>>>>>
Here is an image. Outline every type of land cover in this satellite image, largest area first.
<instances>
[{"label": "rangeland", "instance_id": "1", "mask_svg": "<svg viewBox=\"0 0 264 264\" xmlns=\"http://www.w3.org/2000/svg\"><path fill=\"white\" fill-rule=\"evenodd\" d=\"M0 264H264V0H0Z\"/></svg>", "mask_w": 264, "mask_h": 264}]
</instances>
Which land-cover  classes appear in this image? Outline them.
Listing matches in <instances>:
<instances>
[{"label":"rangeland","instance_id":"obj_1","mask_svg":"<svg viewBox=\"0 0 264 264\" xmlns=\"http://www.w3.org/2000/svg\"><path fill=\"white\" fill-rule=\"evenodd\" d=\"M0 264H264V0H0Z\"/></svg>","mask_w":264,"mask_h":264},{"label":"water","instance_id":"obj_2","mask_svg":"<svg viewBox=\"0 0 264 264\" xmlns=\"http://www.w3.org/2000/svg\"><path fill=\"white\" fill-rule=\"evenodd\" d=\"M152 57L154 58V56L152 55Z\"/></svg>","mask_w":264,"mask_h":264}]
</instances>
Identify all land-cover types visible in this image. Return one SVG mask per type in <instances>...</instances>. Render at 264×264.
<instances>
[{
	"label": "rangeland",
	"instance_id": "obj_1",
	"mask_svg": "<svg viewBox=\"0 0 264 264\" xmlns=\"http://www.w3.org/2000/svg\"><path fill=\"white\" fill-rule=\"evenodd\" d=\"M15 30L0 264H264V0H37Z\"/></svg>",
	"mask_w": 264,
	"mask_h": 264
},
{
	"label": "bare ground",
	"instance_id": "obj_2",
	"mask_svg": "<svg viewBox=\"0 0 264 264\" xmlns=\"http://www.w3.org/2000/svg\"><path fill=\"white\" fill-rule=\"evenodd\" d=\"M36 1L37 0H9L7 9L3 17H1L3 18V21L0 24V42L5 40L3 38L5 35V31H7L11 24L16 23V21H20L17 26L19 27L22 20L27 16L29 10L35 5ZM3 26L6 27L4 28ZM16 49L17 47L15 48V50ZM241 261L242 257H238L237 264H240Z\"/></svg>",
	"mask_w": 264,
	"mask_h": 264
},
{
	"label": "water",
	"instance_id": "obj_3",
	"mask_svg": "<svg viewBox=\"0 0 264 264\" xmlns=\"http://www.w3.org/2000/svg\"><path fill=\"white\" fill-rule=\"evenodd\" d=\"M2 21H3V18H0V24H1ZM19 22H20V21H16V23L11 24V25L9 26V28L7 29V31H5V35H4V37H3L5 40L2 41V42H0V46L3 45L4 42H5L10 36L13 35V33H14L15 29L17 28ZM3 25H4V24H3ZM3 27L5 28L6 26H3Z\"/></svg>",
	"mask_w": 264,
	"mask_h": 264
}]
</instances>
<<<<<
Can you rewrite all the items above with "land-cover" swapped for "ground-cover" wherever it appears, keeping every other character unchanged?

● **The result**
Here is an image. Outline every type of land cover in this satellite image, largest area first.
<instances>
[{"label": "rangeland", "instance_id": "1", "mask_svg": "<svg viewBox=\"0 0 264 264\" xmlns=\"http://www.w3.org/2000/svg\"><path fill=\"white\" fill-rule=\"evenodd\" d=\"M0 264H264V0H0Z\"/></svg>", "mask_w": 264, "mask_h": 264}]
</instances>
Which ground-cover  classes appear in this image? Outline them.
Listing matches in <instances>:
<instances>
[{"label":"rangeland","instance_id":"obj_1","mask_svg":"<svg viewBox=\"0 0 264 264\" xmlns=\"http://www.w3.org/2000/svg\"><path fill=\"white\" fill-rule=\"evenodd\" d=\"M0 264H264V0H0Z\"/></svg>","mask_w":264,"mask_h":264},{"label":"water","instance_id":"obj_2","mask_svg":"<svg viewBox=\"0 0 264 264\" xmlns=\"http://www.w3.org/2000/svg\"><path fill=\"white\" fill-rule=\"evenodd\" d=\"M152 57L154 58V56L152 55Z\"/></svg>","mask_w":264,"mask_h":264}]
</instances>
Identify all ground-cover types visible in this image. Return one SVG mask per type in <instances>...</instances>. Render at 264×264.
<instances>
[{
	"label": "rangeland",
	"instance_id": "obj_1",
	"mask_svg": "<svg viewBox=\"0 0 264 264\" xmlns=\"http://www.w3.org/2000/svg\"><path fill=\"white\" fill-rule=\"evenodd\" d=\"M15 30L0 264H264V0H37Z\"/></svg>",
	"mask_w": 264,
	"mask_h": 264
},
{
	"label": "bare ground",
	"instance_id": "obj_2",
	"mask_svg": "<svg viewBox=\"0 0 264 264\" xmlns=\"http://www.w3.org/2000/svg\"><path fill=\"white\" fill-rule=\"evenodd\" d=\"M36 1L37 0H9L7 9L3 17H1L3 18V21L0 24V42L5 40L3 38L5 35V31H7L11 24L16 23V21H20L17 26L19 27L22 20L27 16L29 10L35 5ZM3 26L6 27L4 28ZM16 49L17 47L15 48V50ZM241 261L242 257H238L237 264H240Z\"/></svg>",
	"mask_w": 264,
	"mask_h": 264
},
{
	"label": "water",
	"instance_id": "obj_3",
	"mask_svg": "<svg viewBox=\"0 0 264 264\" xmlns=\"http://www.w3.org/2000/svg\"><path fill=\"white\" fill-rule=\"evenodd\" d=\"M2 21H3V18H0V24H1ZM19 22H20V21H16V23L11 24V25L9 26V28L7 29V31H5V35H4V37H3L5 40L2 41V42H0V46L3 45L4 42H5L10 36L13 35V33H14L15 29L17 28ZM3 25H4V24H3ZM3 27L5 28L6 26H3Z\"/></svg>",
	"mask_w": 264,
	"mask_h": 264
}]
</instances>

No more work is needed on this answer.